What you need to do: If "مفید" shows up in a line of the material, return that line.

Listed entries:
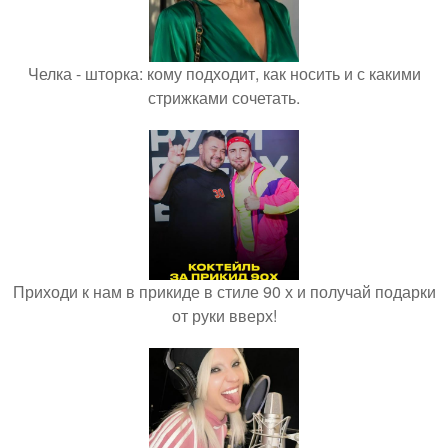
Челка - шторка: кому подходит, как носить и с какими
стрижками сочетать.
Приходи к нам в прикиде в стиле 90 х и получай подарки
от руки вверх!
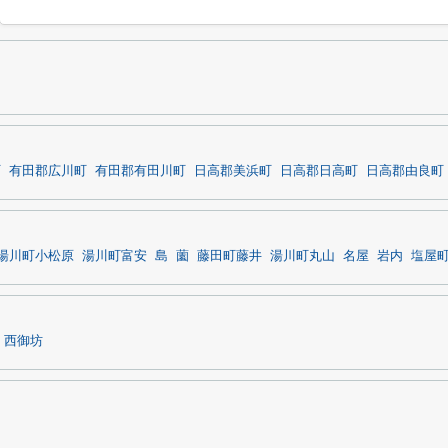
町
有田郡広川町
有田郡有田川町
日高郡美浜町
日高郡日高町
日高郡由良町
湯川町小松原
湯川町富安
島
薗
藤田町藤井
湯川町丸山
名屋
岩内
塩屋
西御坊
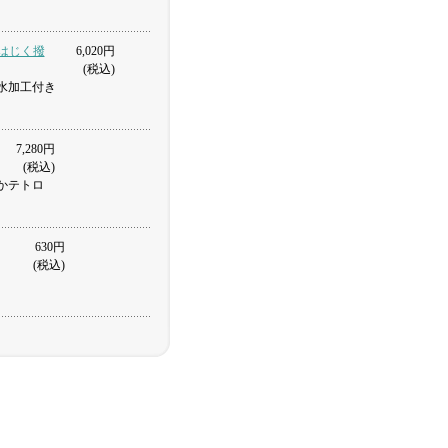
水をはじく撥
6,020円
(税込)
水加工付き
7,280円
(税込)
かテトロ
630円
(税込)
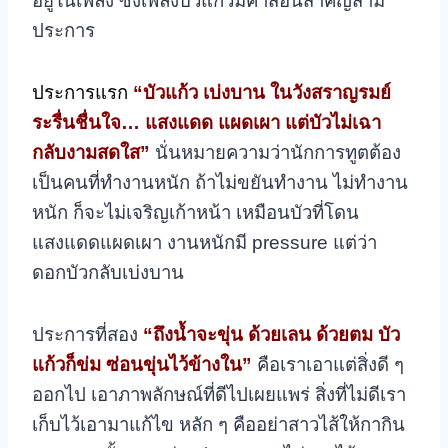
อยู่ในเพลง ซึ่งเพลงบัวแก้วมีคำสอนสำคัญสาม
ประการ
ประการแรก
“บัวแก้ว เบ่งบาน ในวังสราญรมย์
ระรื่นชื่นใจ… แสงแดด แผดเผา แต่บัวไม่เฉา
กลับงามสดใส”
นั่นหมายความว่านักการทูตต้อง
เป็นคนที่ทำงานหนัก ถ้าไม่ขยันทำงาน ไม่ทำงาน
หนัก ก็จะไม่เจริญเก้าหน้า เหมือนบัวที่โดน
แสงแดดแผดเผา งานหนักมี pressure แต่ว่า
ดอกบัวกลับเบ่งบาน
ประการที่สอง
“ถึงน้ำจะขุ่น ด้วยเลน ด้วยตม บัว
แก้วก็ข่ม ซ่อนขุ่นไว้ข้างใน”
คือเราเอาแต่สิ่งดี ๆ
ออกไป เอาภาพลักษณ์ที่ดีไปเผยแพร่ สิ่งที่ไม่ดีเรา
เก็บไว้เอามาแก้ไข หลัก ๆ คืออย่าสาวไส้ให้กากิน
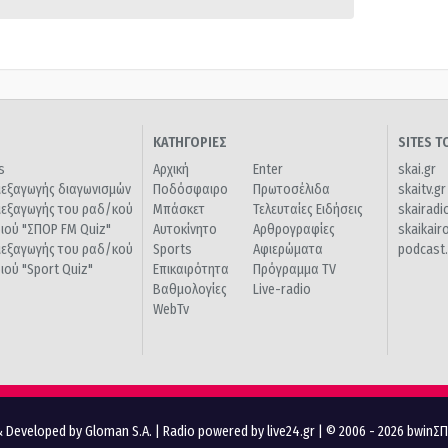
ΚΑΤΗΓΟΡΙΕΣ
SITES 
s
Αρχική
Enter
skai.gr
ιεξαγωγής διαγωνισμών
Ποδόσφαιρο
Πρωτοσέλιδα
skaitv.gr
ιεξαγωγής του ραδ/κού
Μπάσκετ
Τελευταίες Ειδήσεις
skairadi
διού "ΣΠΟΡ FM Quiz"
Αυτοκίνητο
Αρθρογραφίες
skaikair
ιεξαγωγής του ραδ/κού
Sports
Αφιερώματα
podcast.
διού "Sport Quiz"
Επικαιρότητα
Πρόγραμμα TV
Βαθμολογίες
Live-radio
WebTv
 Developed by Gloman S.A.
|
Radio powered by live24.gr
| © 2006 - 2026 bwinΣ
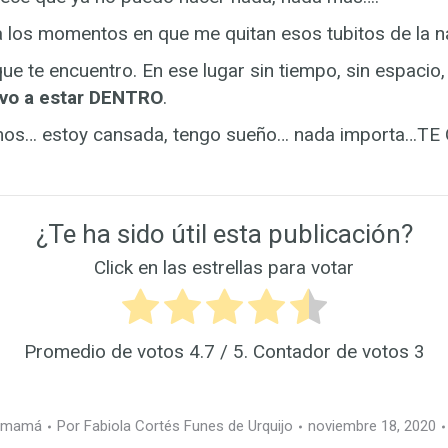
 los momentos en que me quitan esos tubitos de la na
 que te encuentro. En ese lugar sin tiempo, sin espacio,
lvo a estar DENTRO
.
mos… estoy cansada, tengo sueño… nada importa…TE
¿Te ha sido útil esta publicación?
Click en las estrellas para votar
Promedio de votos
4.7
/ 5. Contador de votos
3
a mamá
Por
Fabiola Cortés Funes de Urquijo
noviembre 18, 2020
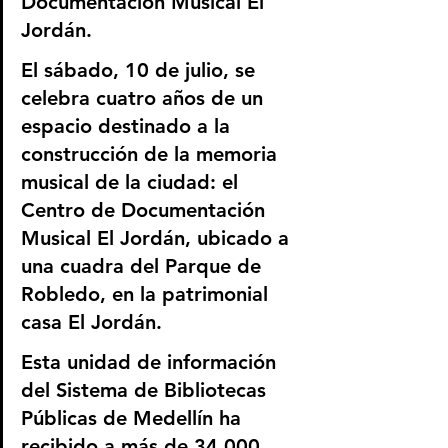
Documentación Musical El 
Jordán.
El sábado, 10 de julio, se 
celebra cuatro años de un 
espacio destinado a la 
construcción de la memoria 
musical de la ciudad: el 
Centro de Documentación 
Musical El Jordán, ubicado a 
una cuadra del Parque de 
Robledo, en la patrimonial 
casa El Jordán.
Esta unidad de información 
del Sistema de Bibliotecas 
Públicas de Medellín ha 
recibido a más de 34.000 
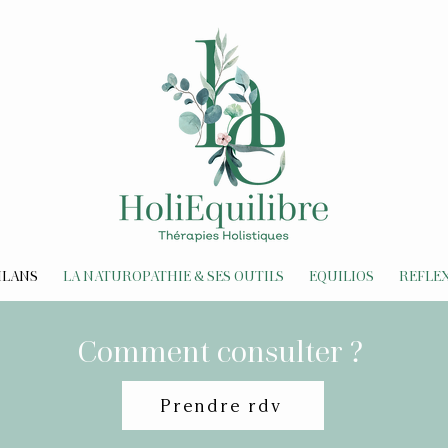
ILANS
LA NATUROPATHIE & SES OUTILS
EQUILIOS
REFLE
Comment consulter ?
Prendre rdv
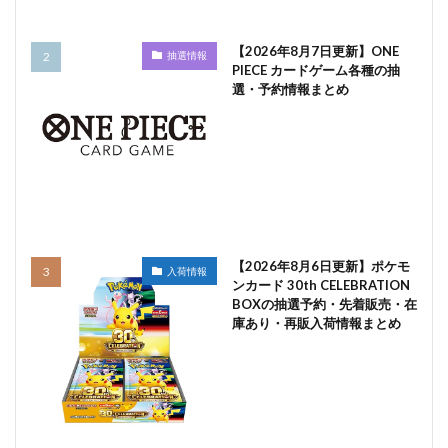
【2026年8月7日更新】ONE
抽選情報
PIECE カードゲーム各種の抽
選・予約情報まとめ
【2026年8月6日更新】ポケモ
入荷情報
ンカード 30th CELEBRATION
BOXの抽選予約・先着販売・在
庫あり・再販入荷情報まとめ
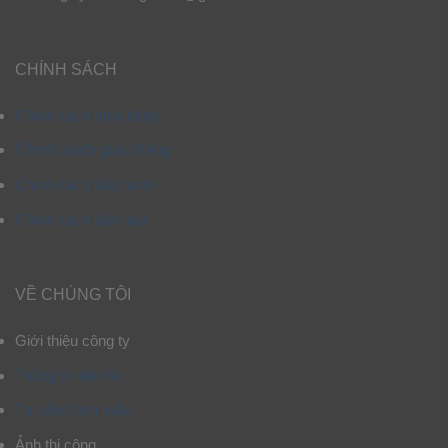
CHÍNH SÁCH
Chính sách mua hàng
Chính sách giao hàng
Chính sách bảo hành
Chính sách bảo mật
VỀ CHÚNG TÔI
Giới thiệu công ty
Thông tin liên hệ
Tư vấn chọn mẫu
Ảnh thi công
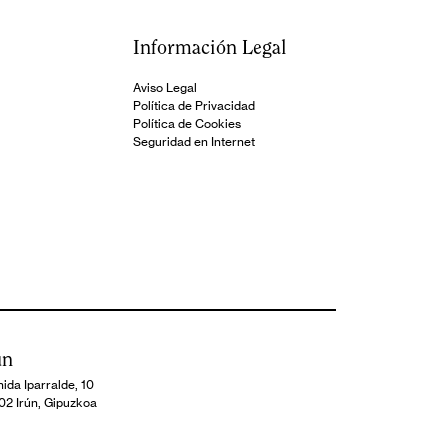
Información Legal
Aviso Legal
Política de Privacidad
Política de Cookies
Seguridad en Internet
ún
ida Iparralde, 10
02 Irún, Gipuzkoa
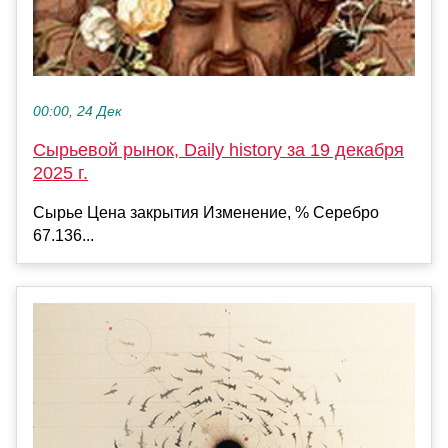
00:00, 24 Дек
Сырьевой рынок, Daily history за 19 декабря
2025 г.
Сырье Цена закрытия Изменение, % Серебро
67.136...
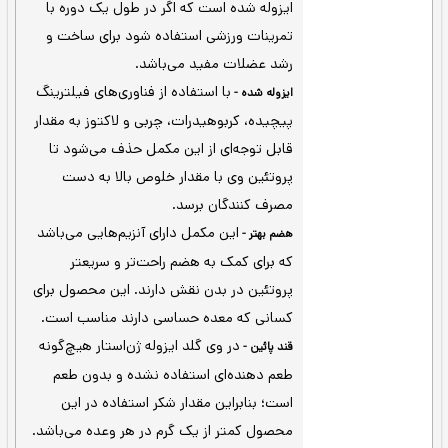
اوی 90% پروتئین خالص وی ایزوله – افزایش توده عضلانی مفید –
کسانی‌که معده حساس دارند – وزن 2.270 کیلوگرم
حاوی 24 گرم
تامین اسیدهای آمینه مورد نیاز بدن -
پروتئین در هر وعده جهت تأمین نیاز روزانه
بدن به پروتئین
پروتئین وی به افزایش حجم،
رشد عضلات مفید -
رشد و نگه‌داری توده‌های عضلانی کمک می‌کند.
این مکمل حاوی 90 درصد پروتئین وی خالص
ایزوله شده است که اگر در طول یک دوره با
تمرینات ورزشی استفاده شود برای ساخت و
رشد عضلات مفید می‌باشد.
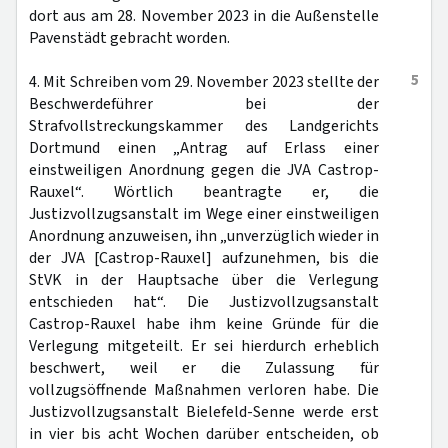
dort aus am 28. November 2023 in die Außenstelle
Pavenstädt gebracht worden.
5
4. Mit Schreiben vom 29. November 2023 stellte der
Beschwerdeführer bei der
Strafvollstreckungskammer des Landgerichts
Dortmund einen „Antrag auf Erlass einer
einstweiligen Anordnung gegen die JVA Castrop-
Rauxel“. Wörtlich beantragte er, die
Justizvollzugsanstalt im Wege einer einstweiligen
Anordnung anzuweisen, ihn „unverzüglich wieder in
der JVA [Castrop-Rauxel] aufzunehmen, bis die
StVK in der Hauptsache über die Verlegung
entschieden hat“. Die Justizvollzugsanstalt
Castrop-Rauxel habe ihm keine Gründe für die
Verlegung mitgeteilt. Er sei hierdurch erheblich
beschwert, weil er die Zulassung für
vollzugsöffnende Maßnahmen verloren habe. Die
Justizvollzugsanstalt Bielefeld-Senne werde erst
in vier bis acht Wochen darüber entscheiden, ob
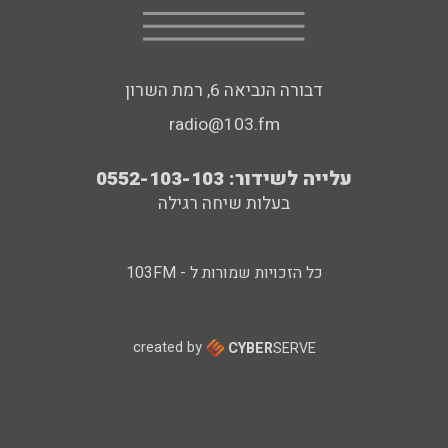
דבורה הנביאה 6, רמת השרון
radio@103.fm
עלייה לשידור: 0552-103-103
בעלות שיחה רגילה
כל הזכויות שמורות ל - 103FM
created by
CYBER
SERVE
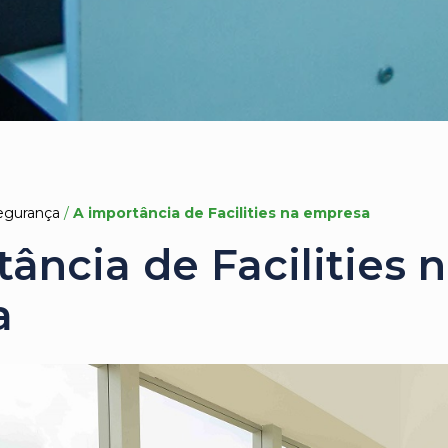
egurança
/
A importância de Facilities na empresa
ância de Facilities 
a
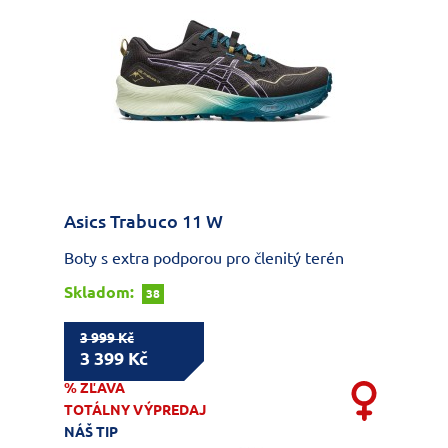
Asics Trabuco 11 W
Boty s extra podporou pro členitý terén
Skladom:
38
3 999 Kč
3 399 Kč
% ZĽAVA
TOTÁLNY VÝPREDAJ
NÁŠ TIP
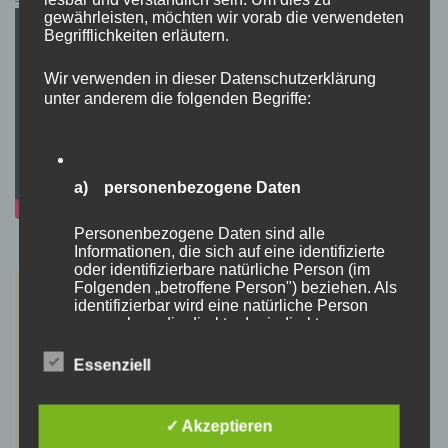
gewährleisten, möchten wir vorab die verwendeten
Begrifflichkeiten erläutern.
Wir verwenden in dieser Datenschutzerklärung
unter anderem die folgenden Begriffe:
a) personenbezogene Daten
Personenbezogene Daten sind alle
Informationen, die sich auf eine identifizierte
oder identifizierbare natürliche Person (im
Folgenden „betroffene Person") beziehen. Als
identifizierbar wird eine natürliche Person
angesehen, die direkt oder indirekt,
insbesondere mittels Zuordnung zu einer
Kennung wie einem Namen, zu einer
Essenziell
Kennnummer, zu Standortdaten, zu einer
Online-Kennung oder zu einem oder mehreren
besonderen Merkmalen, die Ausdruck der
✓ Akzeptieren
physischen, physiologischen, genetischen,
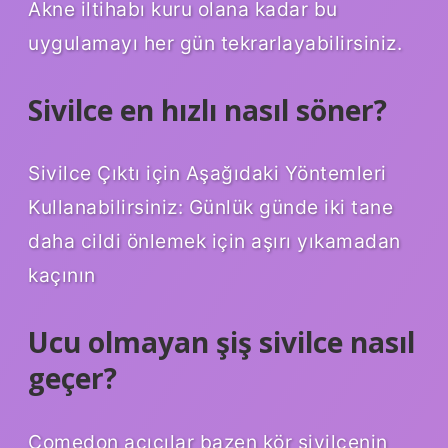
Akne iltihabı kuru olana kadar bu
uygulamayı her gün tekrarlayabilirsiniz.
Sivilce en hızlı nasıl söner?
Sivilce Çıktı için Aşağıdaki Yöntemleri
Kullanabilirsiniz: Günlük günde iki tane
daha cildi önlemek için aşırı yıkamadan
kaçının
Ucu olmayan şiş sivilce nasıl
geçer?
Comedon açıcılar bazen kör sivilcenin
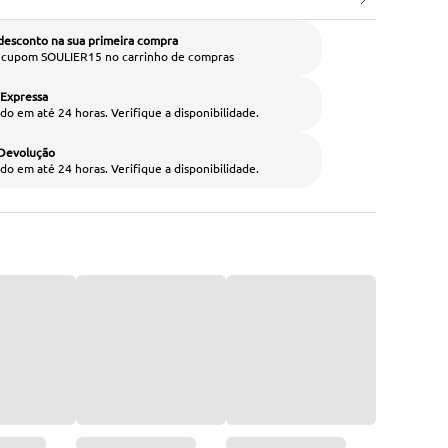
desconto na sua primeira compra
o cupom SOULIER15 no carrinho de compras
 Expressa
do em até 24 horas. Verifique a disponibilidade.
 Devolução
do em até 24 horas. Verifique a disponibilidade.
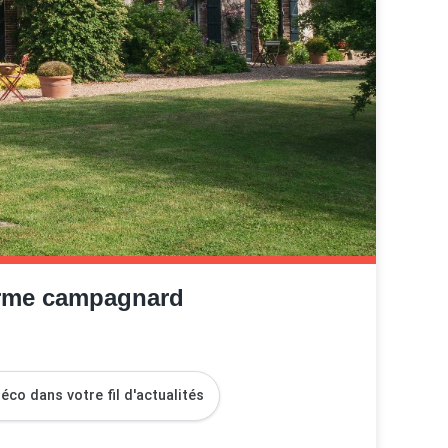
arme campagnard
co dans votre fil d'actualités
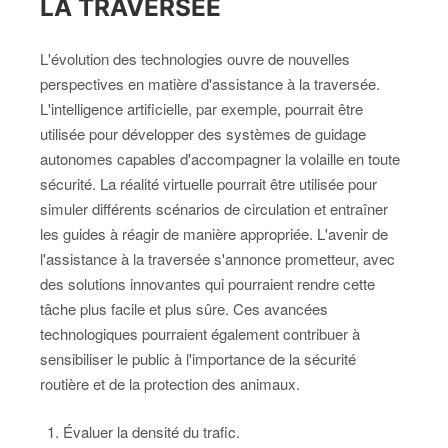
LA TRAVERSÉE
L'évolution des technologies ouvre de nouvelles
perspectives en matière d'assistance à la traversée.
L'intelligence artificielle, par exemple, pourrait être
utilisée pour développer des systèmes de guidage
autonomes capables d'accompagner la volaille en toute
sécurité. La réalité virtuelle pourrait être utilisée pour
simuler différents scénarios de circulation et entraîner
les guides à réagir de manière appropriée. L'avenir de
l'assistance à la traversée s'annonce prometteur, avec
des solutions innovantes qui pourraient rendre cette
tâche plus facile et plus sûre. Ces avancées
technologiques pourraient également contribuer à
sensibiliser le public à l'importance de la sécurité
routière et de la protection des animaux.
Évaluer la densité du trafic.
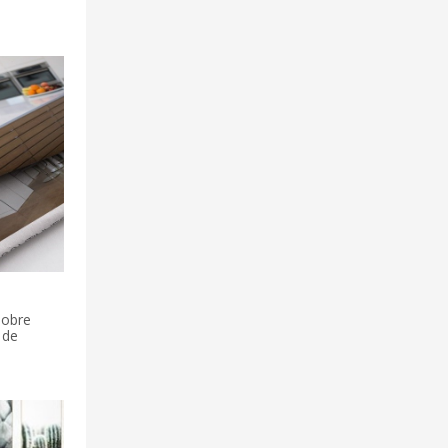
sobre
 de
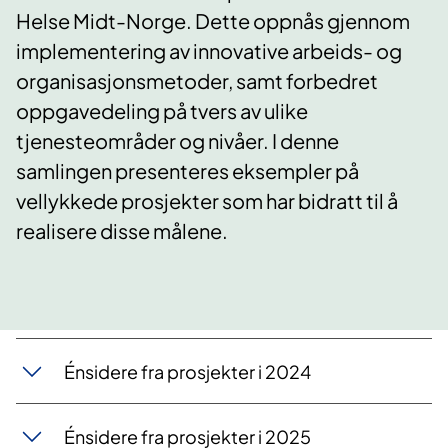
Helse Midt-Norge. Dette oppnås gjennom
implementering av innovative arbeids- og
organisasjonsmetoder, samt forbedret
oppgavedeling på tvers av ulike
tjenesteområder og nivåer. I denne
samlingen presenteres eksempler på
vellykkede prosjekter som har bidratt til å
realisere disse målene.
Énsidere fra prosjekter i 2024
Énsidere fra prosjekter i 2025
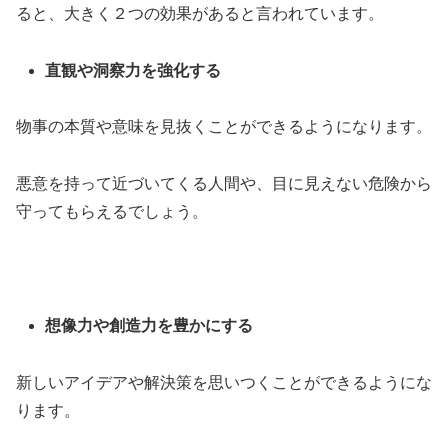
ると、大きく２つの効果があると言われています。
直観や洞察力を強化する
物事の本質や意味を見抜くことができるようになります。
悪意を持って近づいてくる人間や、目に見えない危険から
守ってもらえるでしょう。
想像力や創造力を豊かにする
新しいアイデアや解決策を思いつくことができるようにな
ります。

Exercise solution:
اوی 90% پروتئین خالص وی ایزوله – افزایش توده عضلانی مفید –
رشد عضلات مفید -
رشد عضلات مفید می‌باشد.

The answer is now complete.